How Courts Consider Gait Evidence Under Legal Standards
In the United States, under Daubert or Frye standards, judges weigh whether a method is:
- Testable
- Peer reviewed
- Associated with known error rates
- Generally accepted
Gait analysis can pass some parts of that test, but its footing is wobbly: it’s a more mature technology in the worlds of biomechanics and computer vision research than it is as a validated forensic tool across different CCTV conditions.

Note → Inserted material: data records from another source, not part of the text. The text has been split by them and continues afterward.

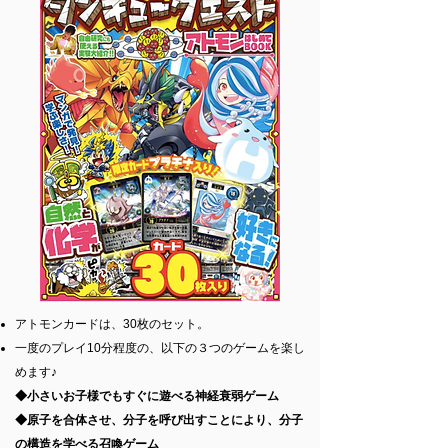
​​アトモンカードは、30枚のセット。
一度のプレイ10分程度の、以下の３つのゲームを楽し
めます♪
◆小さいお子様でもすぐに遊べる神経衰弱ゲーム
◆原子を合体させ、分子を呼び出すことにより、分子
の構造を学べる召喚ゲーム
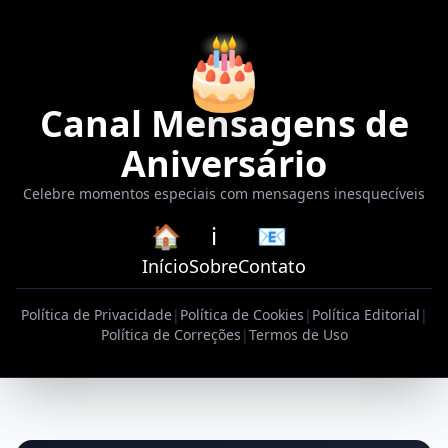
🎂
Canal Mensagens de
Aniversário
Celebre momentos especiais com mensagens inesquecíveis
🏠
ℹ️
📧
Início
Sobre
Contato
Política de Privacidade
|
Política de Cookies
|
Política Editorial
|
Política de Correções
|
Termos de Uso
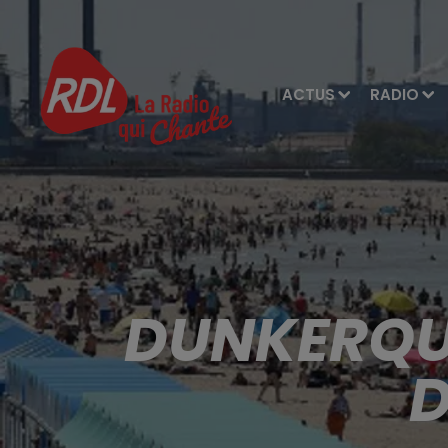
ACTUS
RADIO
DUNKERQU
D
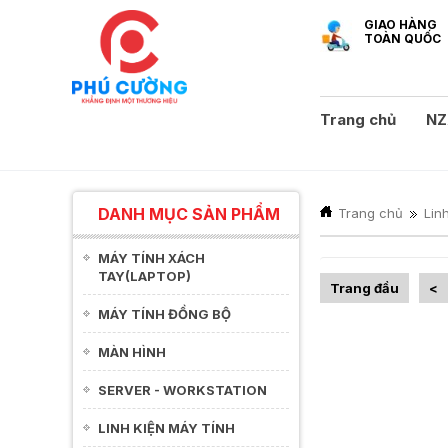
GIAO HÀNG
TOÀN QUỐC
Trang chủ
NZ
DANH MỤC SẢN PHẨM
Trang chủ
Lin
MÁY TÍNH XÁCH
TAY(LAPTOP)
Trang đầu
<
MÁY TÍNH ĐỒNG BỘ
MÀN HÌNH
SERVER - WORKSTATION
LINH KIỆN MÁY TÍNH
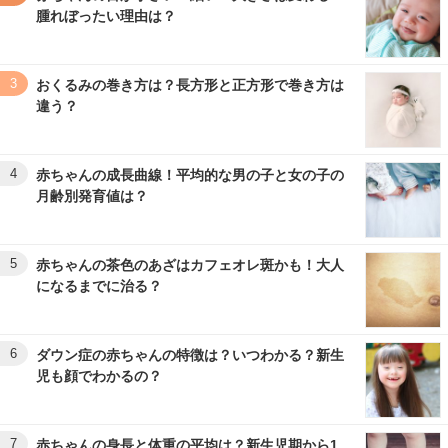
腫れぼったい理由は？
3
おくるみの巻き方は？長方形と正方形で巻き方は
違う？
4
赤ちゃんの成長曲線！平均的な男の子と女の子の
月齢別発育値は？
5
赤ちゃんの茶色のあざはカフェオレ斑かも！大人
になるまでに治る？
6
ダウン症の赤ちゃんの特徴は？いつわかる？新生
児も顔でわかるの？
7
赤ちゃんの身長と体重の平均は？新生児期から1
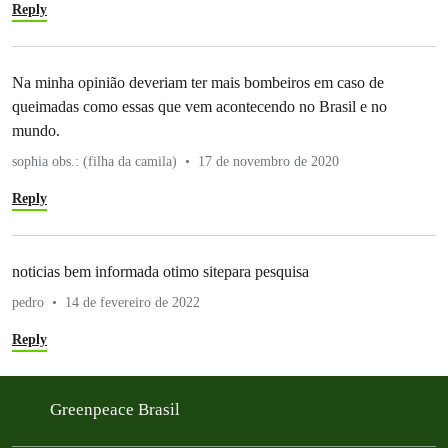
Reply
Na minha opinião deveriam ter mais bombeiros em caso de
queimadas como essas que vem acontecendo no Brasil e no
mundo.
sophia obs.: (filha da camila)
17 de novembro de 2020
Reply
noticias bem informada otimo sitepara pesquisa
pedro
14 de fevereiro de 2022
Reply
Greenpeace Brasil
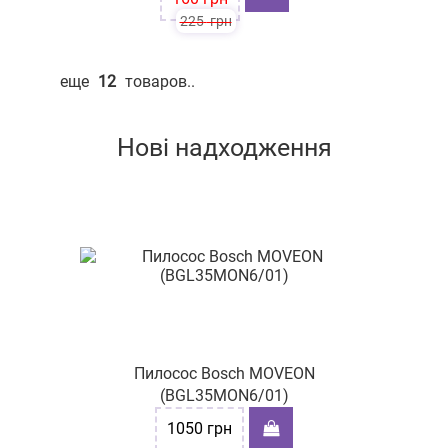
225
грн
еще
12
товаров..
Нові надходження
Пилосос Bosch MOVEON
(BGL35MON6/01)
1050
грн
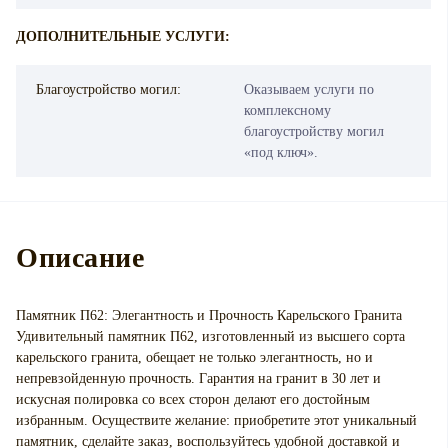
ДОПОЛНИТЕЛЬНЫЕ УСЛУГИ:
Благоустройство могил:
Оказываем услуги по
комплексному
благоустройству могил
«под ключ».
Описание
Памятник П62: Элегантность и Прочность Карельского Гранита
Удивительный памятник П62, изготовленный из высшего сорта
карельского гранита, обещает не только элегантность, но и
непревзойденную прочность. Гарантия на гранит в 30 лет и
искусная полировка со всех сторон делают его достойным
избранным. Осуществите желание: приобретите этот уникальный
памятник, сделайте заказ, воспользуйтесь удобной доставкой и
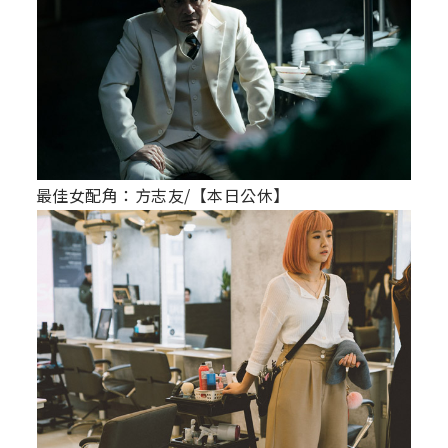
最佳女配角：方志友/【本日公休】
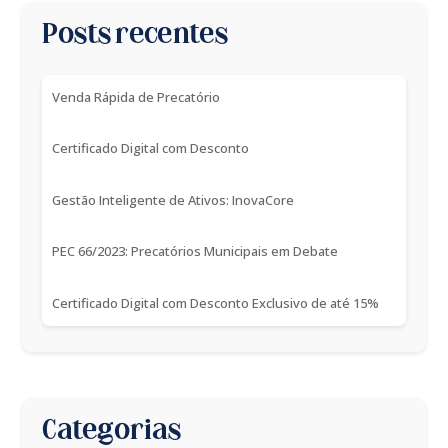
Posts recentes
Venda Rápida de Precatório
Certificado Digital com Desconto
Gestão Inteligente de Ativos: InovaCore
PEC 66/2023: Precatórios Municipais em Debate
Certificado Digital com Desconto Exclusivo de até 15%
Categorias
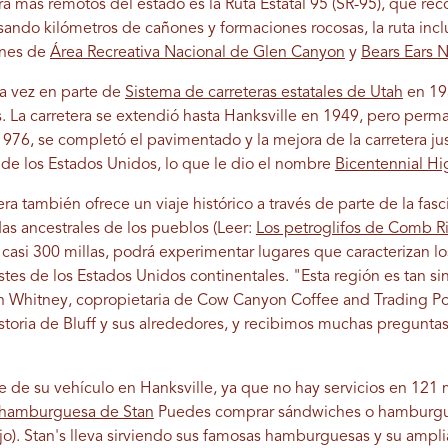
a más remotos del estado es la Ruta Estatal 95 (SR-95), que reco
ando kilómetros de cañones y formaciones rocosas, la ruta inc
ones de
Área Recreativa Nacional de Glen Canyon
y
Bears Ears 
ra vez en parte de
Sistema de carreteras estatales de Utah
en 19
. La carretera se extendió hasta Hanksville en 1949, pero perm
976, se completó el pavimentado y la mejora de la carretera jus
 de los Estados Unidos, lo que le dio el nombre
Bicentennial H
tera también ofrece un viaje histórico a través de parte de la fasc
as ancestrales de los pueblos (Leer:
Los petroglifos de Comb R
n casi 300 millas, podrá experimentar lugares que caracterizan 
tes de los Estados Unidos continentales. "Esta región es tan si
 Whitney, copropietaria de Cow Canyon Coffee and Trading Post
storia de Bluff y sus alrededores, y recibimos muchas preguntas
e de su vehículo en Hanksville, ya que no hay servicios en 121 
 hamburguesa de Stan
Puedes comprar sándwiches o hamburgue
o). Stan's lleva sirviendo sus famosas hamburguesas y su ampli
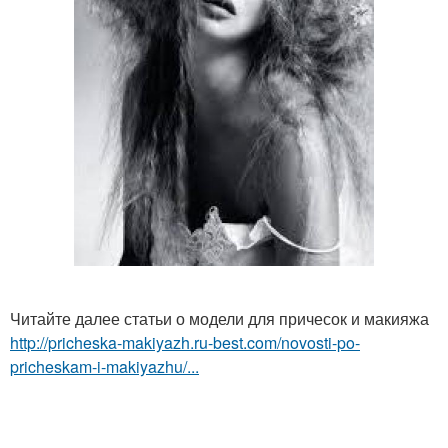
Читайте далее статьи о модели для причесок и макияжа
http://pricheska-makiyazh.ru-best.com/novosti-po-
pricheskam-i-makiyazhu/...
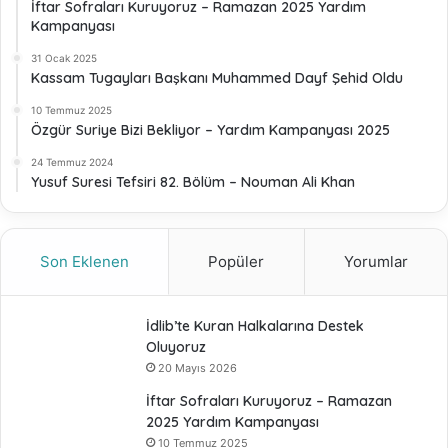
İftar Sofraları Kuruyoruz – Ramazan 2025 Yardım
Kampanyası
31 Ocak 2025
Kassam Tugayları Başkanı Muhammed Dayf Şehid Oldu
10 Temmuz 2025
Özgür Suriye Bizi Bekliyor – Yardım Kampanyası 2025
24 Temmuz 2024
Yusuf Suresi Tefsiri 82. Bölüm – Nouman Ali Khan
Son Eklenen
Popüler
Yorumlar
İdlib’te Kuran Halkalarına Destek
Oluyoruz
20 Mayıs 2026
İftar Sofraları Kuruyoruz – Ramazan
2025 Yardım Kampanyası
10 Temmuz 2025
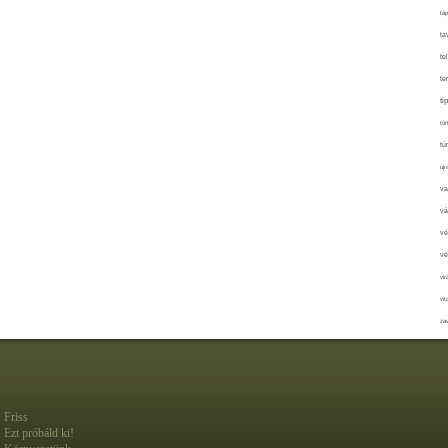
táp
ta
te
te
ti
tör
tú
újr
va
vá
vé
ve
vir
vit
zav
Friss
Ezt próbáld ki!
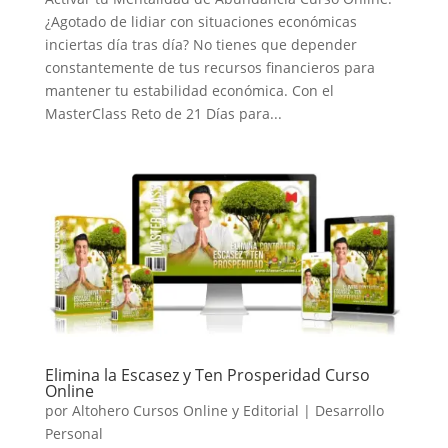
¿Agotado de lidiar con situaciones económicas
inciertas día tras día? No tienes que depender
constantemente de tus recursos financieros para
mantener tu estabilidad económica. Con el
MasterClass Reto de 21 Días para...
Elimina la Escasez y Ten Prosperidad Curso
Online
por
Altohero Cursos Online y Editorial
|
Desarrollo
Personal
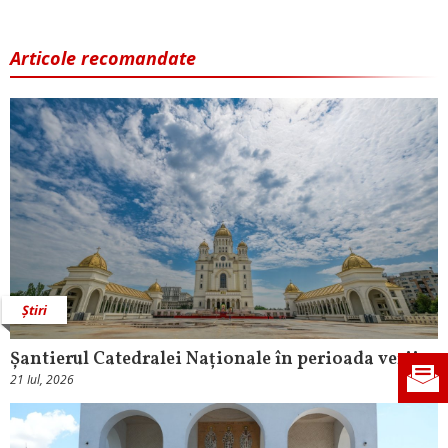
Articole recomandate
Știri
Șantierul Catedralei Naționale în perioada verii
21 Iul, 2026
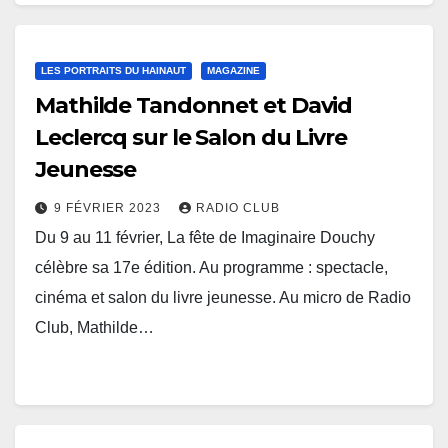
LES PORTRAITS DU HAINAUT
MAGAZINE
Mathilde Tandonnet et David
Leclercq sur le Salon du Livre
Jeunesse
9 FÉVRIER 2023
RADIO CLUB
Du 9 au 11 février, La fête de Imaginaire Douchy
célèbre sa 17e édition. Au programme : spectacle,
cinéma et salon du livre jeunesse. Au micro de Radio
Club, Mathilde…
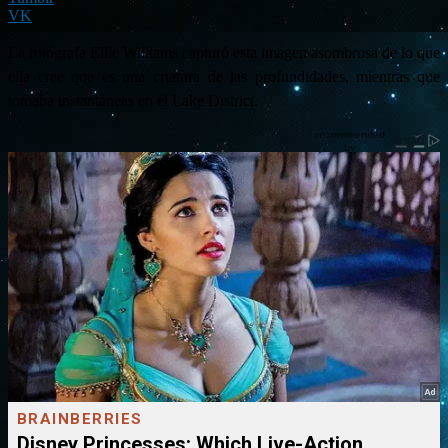
VK
La fotógrafa Ellie Williams capturó esta imagen asombrosa de lo que
ella cree que es una criatura de las profundidades, mientras que
tomaba instantáneas en el Lake District.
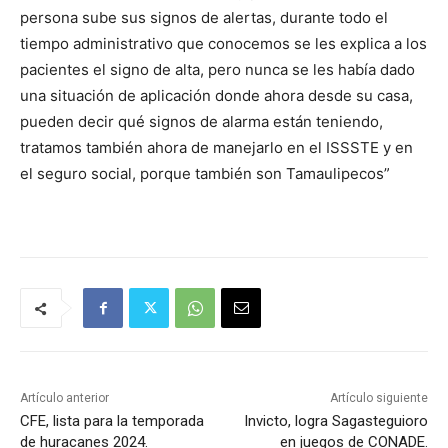
persona sube sus signos de alertas, durante todo el
tiempo administrativo que conocemos se les explica a los
pacientes el signo de alta, pero nunca se les había dado
una situación de aplicación donde ahora desde su casa,
pueden decir qué signos de alarma están teniendo,
tratamos también ahora de manejarlo en el ISSSTE y en
el seguro social, porque también son Tamaulipecos”
Artículo anterior
Artículo siguiente
CFE, lista para la temporada
Invicto, logra Sagasteguioro
de huracanes 2024.
en juegos de CONADE.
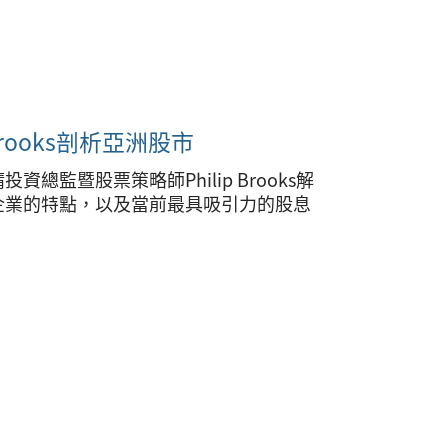
rooks剖析亞洲股市
監暨股票策略師Philip Brooks解
企業的特點，以及當前最具吸引力的股息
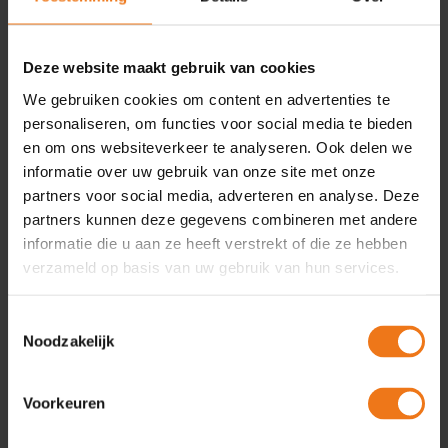
Deze website maakt gebruik van cookies
Over
We gebruiken cookies om content en advertenties te
personaliseren, om functies voor social media te bieden
en om ons websiteverkeer te analyseren. Ook delen we
Blijf op de hoogte van de laatste ontwikkelingen en updates
informatie over uw gebruik van onze site met onze
rondom de Omgevingswet. Hier delen we actuele
berichtgeving, belangrijke wijzigingen en updates rondom
partners voor social media, adverteren en analyse. Deze
Omgevingshuis.
partners kunnen deze gegevens combineren met andere
informatie die u aan ze heeft verstrekt of die ze hebben
Recente berichten
verzameld op basis van uw gebruik van hun services.
Toestemmingsselectie
Hoe de Omgevingswet in 2025 verder vorm kreeg
14
Noodzakelijk
apr
Wet DBA? Zie het als een kans!
13
feb
Voorkeuren
Na 1 juli 2024 indienen aanvullingen niet meer mogelijk
03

Thus courts that admit such evidence generally do so not as sufficient but only corroborative proof. The safest deployment is in tandem with stand-alone strands of proof — DNA, fingerprints, phone metadata, geolocation, witness testimony, comparisons of clothing — so gait helps shape the picture rather than bear the burden.
The Bottom Line on Gait Analysis as Forensic Evidence
Gait analysis can therefore be a useful lead in investigation and further corroboration. It’s not, in and of itself, a trustworthy means of identification — particularly based on less than perfect surveillance video, with algorithms that are not revealed. Talk of high “match” percentages should be seen as working hypotheses, not verifiable conclusions.
If gait evidence is to have any bearing on such a serious allegation, the authors must release their method, validation data and uncertainties to scrutiny, and their findings should be assessed against sound independent evidence. For now, gait analysis is one thing to pay attention to, more a thread to be followed than definitive evidence.